== DATA EXCERPTS ==
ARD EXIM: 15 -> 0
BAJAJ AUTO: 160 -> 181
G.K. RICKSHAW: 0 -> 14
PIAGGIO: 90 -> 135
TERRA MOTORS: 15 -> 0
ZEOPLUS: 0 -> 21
* * *
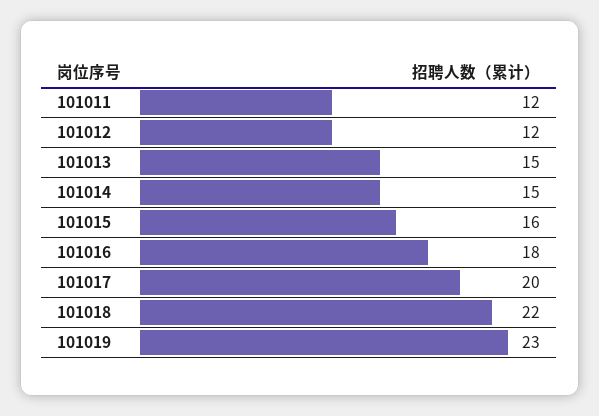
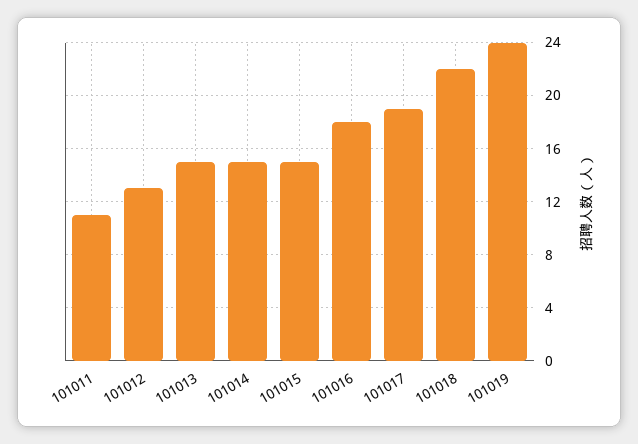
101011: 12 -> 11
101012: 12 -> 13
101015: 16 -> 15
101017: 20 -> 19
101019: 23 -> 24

== PROBLEM TO WORK ON ==
For this exercise, repeat exactly the lines of the data above from the one with "BAJAJ AUTO: 160 -> 181" down to the one with "ZEOPLUS: 0 -> 21", both end lines included.

== SOLUTION BELOW ==
BAJAJ AUTO: 160 -> 181
G.K. RICKSHAW: 0 -> 14
PIAGGIO: 90 -> 135
TERRA MOTORS: 15 -> 0
ZEOPLUS: 0 -> 21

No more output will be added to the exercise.